BY MIRIAM RINN
NEWJERSEYNEWSROOM.COM
MOVIE REVIEW
Most Americans know very little about the war between Japan and China that preceded World War II, but that brutal conflict colors the relationship between those Asian powers till today. According to historical accounts, the Japanese occupation of China’s capital city was marked by extraordinary cruelty and barbarity, which led to its being called The Rape of Nanking. Almost 300,000 people were killed, and 20,000 women were raped by the Japanese army, sometimes repeatedly until they died. Japanese nationalists have long denied the vicious behavior of the Imperial Army, and historical revisionists have resisted apologizing not only to Chinese but to Korean women who were conscripted as “comfort women.“
Now, mainland Chinese writer/director/executive producer Lu Chuan has created an epic film, shot in black and white, that dramatizes the story of the 1937 Japanese occupation of Nanking.

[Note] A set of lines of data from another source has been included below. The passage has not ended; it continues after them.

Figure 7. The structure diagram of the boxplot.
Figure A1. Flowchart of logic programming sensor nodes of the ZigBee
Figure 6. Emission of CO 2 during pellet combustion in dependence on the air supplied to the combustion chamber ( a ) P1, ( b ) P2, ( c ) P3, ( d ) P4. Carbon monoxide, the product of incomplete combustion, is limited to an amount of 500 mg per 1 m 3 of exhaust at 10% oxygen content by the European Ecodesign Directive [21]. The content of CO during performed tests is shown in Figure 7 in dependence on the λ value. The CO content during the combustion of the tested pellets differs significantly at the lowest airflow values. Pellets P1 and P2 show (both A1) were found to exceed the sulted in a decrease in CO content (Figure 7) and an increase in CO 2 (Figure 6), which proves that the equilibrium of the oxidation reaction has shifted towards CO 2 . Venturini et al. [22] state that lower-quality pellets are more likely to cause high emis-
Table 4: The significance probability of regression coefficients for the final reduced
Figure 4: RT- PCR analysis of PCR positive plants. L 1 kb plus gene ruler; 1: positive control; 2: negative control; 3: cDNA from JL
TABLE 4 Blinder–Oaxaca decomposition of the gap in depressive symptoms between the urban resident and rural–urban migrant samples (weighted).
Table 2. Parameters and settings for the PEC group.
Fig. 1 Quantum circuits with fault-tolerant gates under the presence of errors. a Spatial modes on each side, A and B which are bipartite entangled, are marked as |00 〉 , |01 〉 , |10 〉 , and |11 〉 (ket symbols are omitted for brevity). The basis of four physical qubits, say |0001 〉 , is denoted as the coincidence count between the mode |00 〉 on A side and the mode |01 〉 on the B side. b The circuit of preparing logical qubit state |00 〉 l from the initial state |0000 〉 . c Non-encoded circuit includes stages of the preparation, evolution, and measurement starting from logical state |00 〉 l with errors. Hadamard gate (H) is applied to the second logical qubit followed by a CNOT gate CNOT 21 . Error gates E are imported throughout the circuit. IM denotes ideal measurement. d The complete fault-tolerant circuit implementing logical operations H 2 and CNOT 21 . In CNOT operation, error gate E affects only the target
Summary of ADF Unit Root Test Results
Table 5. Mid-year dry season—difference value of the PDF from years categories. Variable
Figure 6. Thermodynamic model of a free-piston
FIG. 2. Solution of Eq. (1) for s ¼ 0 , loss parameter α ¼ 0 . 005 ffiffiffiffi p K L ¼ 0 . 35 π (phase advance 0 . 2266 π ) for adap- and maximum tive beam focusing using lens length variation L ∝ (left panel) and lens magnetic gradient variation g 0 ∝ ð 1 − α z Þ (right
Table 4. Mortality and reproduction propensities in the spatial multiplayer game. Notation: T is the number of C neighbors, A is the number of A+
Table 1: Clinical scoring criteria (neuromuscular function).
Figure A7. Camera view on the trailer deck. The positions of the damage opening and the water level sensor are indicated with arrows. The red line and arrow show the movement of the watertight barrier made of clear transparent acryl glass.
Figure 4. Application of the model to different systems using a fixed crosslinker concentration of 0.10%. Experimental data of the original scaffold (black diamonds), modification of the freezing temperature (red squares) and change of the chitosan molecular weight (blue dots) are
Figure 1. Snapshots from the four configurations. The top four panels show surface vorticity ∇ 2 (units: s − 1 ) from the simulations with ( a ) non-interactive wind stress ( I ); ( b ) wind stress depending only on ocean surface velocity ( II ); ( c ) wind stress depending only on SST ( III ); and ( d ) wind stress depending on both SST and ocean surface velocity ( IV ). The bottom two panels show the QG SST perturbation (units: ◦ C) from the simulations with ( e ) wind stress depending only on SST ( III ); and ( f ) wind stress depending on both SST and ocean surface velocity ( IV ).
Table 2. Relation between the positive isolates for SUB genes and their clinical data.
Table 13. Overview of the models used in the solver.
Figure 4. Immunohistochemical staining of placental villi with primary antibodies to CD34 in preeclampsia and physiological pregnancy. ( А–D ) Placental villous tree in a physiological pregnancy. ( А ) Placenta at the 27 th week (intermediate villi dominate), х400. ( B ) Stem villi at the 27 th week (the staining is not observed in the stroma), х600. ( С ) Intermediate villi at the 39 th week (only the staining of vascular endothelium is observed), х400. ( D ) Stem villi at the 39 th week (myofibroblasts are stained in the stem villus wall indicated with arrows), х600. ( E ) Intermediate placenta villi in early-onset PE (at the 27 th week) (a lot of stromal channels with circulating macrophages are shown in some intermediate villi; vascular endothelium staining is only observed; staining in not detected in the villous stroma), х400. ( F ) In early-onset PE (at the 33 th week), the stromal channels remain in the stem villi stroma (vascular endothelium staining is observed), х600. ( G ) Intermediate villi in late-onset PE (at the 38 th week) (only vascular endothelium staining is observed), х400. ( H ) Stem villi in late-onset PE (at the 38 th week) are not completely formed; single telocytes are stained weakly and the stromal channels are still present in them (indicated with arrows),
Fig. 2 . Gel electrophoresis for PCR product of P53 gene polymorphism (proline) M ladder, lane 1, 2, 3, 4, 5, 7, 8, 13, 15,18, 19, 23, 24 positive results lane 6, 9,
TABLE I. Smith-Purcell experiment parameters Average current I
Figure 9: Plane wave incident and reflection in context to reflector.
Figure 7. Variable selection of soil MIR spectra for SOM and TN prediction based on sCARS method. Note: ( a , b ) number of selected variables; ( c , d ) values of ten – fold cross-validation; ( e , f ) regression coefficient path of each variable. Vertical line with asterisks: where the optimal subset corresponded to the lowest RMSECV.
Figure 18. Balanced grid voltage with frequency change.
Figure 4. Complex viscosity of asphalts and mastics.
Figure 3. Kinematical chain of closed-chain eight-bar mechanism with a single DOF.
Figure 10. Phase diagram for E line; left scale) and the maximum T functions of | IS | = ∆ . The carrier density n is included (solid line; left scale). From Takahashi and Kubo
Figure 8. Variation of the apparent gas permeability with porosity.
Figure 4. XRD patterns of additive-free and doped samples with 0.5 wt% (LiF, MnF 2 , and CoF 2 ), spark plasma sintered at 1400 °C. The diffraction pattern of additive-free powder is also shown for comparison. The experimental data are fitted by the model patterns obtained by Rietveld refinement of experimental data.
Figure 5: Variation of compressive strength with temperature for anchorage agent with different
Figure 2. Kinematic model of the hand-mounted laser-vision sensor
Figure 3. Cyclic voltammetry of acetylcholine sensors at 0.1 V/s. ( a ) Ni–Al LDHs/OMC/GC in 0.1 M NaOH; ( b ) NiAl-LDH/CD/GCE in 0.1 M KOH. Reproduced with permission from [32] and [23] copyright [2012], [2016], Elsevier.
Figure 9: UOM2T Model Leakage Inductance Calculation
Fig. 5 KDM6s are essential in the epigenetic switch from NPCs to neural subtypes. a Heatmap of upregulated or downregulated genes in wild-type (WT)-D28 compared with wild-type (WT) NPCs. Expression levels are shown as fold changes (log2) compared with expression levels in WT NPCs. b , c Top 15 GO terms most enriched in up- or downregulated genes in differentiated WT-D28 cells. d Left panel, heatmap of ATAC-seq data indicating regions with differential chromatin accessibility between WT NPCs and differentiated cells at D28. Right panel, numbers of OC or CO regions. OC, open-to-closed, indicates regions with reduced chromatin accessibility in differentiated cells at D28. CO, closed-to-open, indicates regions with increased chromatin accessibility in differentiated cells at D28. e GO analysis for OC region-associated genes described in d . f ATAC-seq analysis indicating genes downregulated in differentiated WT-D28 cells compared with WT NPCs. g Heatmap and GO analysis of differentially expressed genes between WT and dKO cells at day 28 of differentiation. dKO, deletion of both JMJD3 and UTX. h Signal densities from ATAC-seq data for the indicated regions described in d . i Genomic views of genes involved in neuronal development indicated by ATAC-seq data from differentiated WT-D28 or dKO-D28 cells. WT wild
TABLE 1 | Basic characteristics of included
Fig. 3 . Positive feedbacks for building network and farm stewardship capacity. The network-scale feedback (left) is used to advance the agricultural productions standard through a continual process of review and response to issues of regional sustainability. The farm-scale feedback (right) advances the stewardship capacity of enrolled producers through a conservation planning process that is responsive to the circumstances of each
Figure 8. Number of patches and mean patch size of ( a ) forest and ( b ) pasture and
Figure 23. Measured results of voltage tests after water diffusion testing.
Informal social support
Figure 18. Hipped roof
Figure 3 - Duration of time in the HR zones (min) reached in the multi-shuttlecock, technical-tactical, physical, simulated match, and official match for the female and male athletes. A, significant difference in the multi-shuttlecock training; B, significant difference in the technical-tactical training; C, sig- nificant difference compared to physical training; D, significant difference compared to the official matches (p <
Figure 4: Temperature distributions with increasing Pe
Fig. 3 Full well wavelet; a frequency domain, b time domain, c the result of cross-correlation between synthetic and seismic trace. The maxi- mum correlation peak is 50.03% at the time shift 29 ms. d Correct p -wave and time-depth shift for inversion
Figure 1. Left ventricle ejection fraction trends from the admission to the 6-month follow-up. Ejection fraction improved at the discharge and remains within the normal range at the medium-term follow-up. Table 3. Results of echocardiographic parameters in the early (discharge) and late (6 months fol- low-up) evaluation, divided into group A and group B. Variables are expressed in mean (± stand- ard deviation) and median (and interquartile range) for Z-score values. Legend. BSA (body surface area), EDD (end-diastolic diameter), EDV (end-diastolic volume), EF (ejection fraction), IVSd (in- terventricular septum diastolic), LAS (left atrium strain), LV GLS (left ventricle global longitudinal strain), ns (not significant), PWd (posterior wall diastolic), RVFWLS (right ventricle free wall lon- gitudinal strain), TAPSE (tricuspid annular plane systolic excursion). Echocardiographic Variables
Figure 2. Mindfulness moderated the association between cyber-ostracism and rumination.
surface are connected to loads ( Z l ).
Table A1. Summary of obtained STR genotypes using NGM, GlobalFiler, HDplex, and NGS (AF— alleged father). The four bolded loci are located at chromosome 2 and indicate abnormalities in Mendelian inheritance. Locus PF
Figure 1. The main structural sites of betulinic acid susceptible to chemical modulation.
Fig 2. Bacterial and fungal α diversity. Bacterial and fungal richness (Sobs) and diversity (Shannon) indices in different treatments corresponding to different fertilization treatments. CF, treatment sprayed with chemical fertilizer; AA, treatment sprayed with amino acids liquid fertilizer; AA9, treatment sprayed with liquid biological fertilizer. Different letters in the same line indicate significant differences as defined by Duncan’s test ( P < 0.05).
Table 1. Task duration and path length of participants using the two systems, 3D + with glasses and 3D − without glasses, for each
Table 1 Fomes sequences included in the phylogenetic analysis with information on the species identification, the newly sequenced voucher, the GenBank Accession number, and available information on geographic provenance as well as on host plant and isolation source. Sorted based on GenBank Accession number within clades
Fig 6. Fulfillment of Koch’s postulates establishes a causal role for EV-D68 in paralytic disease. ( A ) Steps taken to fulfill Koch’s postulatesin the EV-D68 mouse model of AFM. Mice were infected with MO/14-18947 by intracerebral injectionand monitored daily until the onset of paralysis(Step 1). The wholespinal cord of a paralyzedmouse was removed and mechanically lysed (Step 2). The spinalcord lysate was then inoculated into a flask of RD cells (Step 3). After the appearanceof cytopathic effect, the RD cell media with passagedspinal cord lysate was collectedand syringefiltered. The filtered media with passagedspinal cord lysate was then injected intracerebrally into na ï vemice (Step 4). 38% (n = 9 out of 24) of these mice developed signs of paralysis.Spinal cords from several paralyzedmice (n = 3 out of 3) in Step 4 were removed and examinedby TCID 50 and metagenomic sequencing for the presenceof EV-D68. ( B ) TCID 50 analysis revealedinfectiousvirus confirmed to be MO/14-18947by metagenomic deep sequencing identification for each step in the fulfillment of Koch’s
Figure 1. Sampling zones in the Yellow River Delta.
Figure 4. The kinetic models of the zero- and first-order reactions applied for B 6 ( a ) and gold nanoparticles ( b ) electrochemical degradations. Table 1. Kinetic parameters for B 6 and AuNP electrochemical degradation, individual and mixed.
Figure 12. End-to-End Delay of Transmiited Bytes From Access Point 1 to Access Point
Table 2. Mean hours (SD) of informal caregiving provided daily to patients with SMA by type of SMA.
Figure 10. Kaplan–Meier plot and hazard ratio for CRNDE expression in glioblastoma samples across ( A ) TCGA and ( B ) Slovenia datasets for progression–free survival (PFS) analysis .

The film moves among the points of view of various characters — a Japanese soldier, the Chinese aide of a powerful German businessman, an American missionary, a beautiful Chinese woman hiding in the International Safety Zone, and soldiers in the defeated Chinese army. Through this shifting POV, Lu Chuan masterfully shows how the Japanese occupied the city, massacring almost all the soldiers in the opposing army along the banks of the Yangtze, and disregarding the civilian status of the people sheltering in the Safety Zone. Brutality is part of war, but the Japanese generals seemed to feel no conflict applying that platitude to everyone under their control. It’s almost impossible to watch the scene where Chinese women are coerced to join the existing “comfort women,” essentially sexual slaves provided to Japanese soldiers. If they go, their children will get food and coal and have a chance to survive the winter. Very tentatively, the hands go up, until the group of 100 is gathered.
Throughout this long film, Lu Chuan creates unforgettable images — the camera pulls slowly back to reveal a beach covered with dead bodies; a Japanese soldier sees a wheelbarrow heaped with the naked bodies of dead women and recognizes the foot of a woman he had sex with just a few days earlier; an American woman races desperately through the corridors of a building to rescue young girls being attacked. The power and beauty of these images don’t lessen the horror, however. This is a tough movie to watch, but the director is able to present a clearly Chinese view of the events without making a propaganda film. The Japanese are cruel but they aren’t cartoons. They have their own fears and miseries. (Indeed, the film incited controversy in China, where it was a huge hit, for portraying one Japanese character too sympathetically.) The German businessman tries to help the Chinese, but when the Nazi government tells him to leave Nanking, he goes, taking only two people with him. The characters remain human beings capable of everything.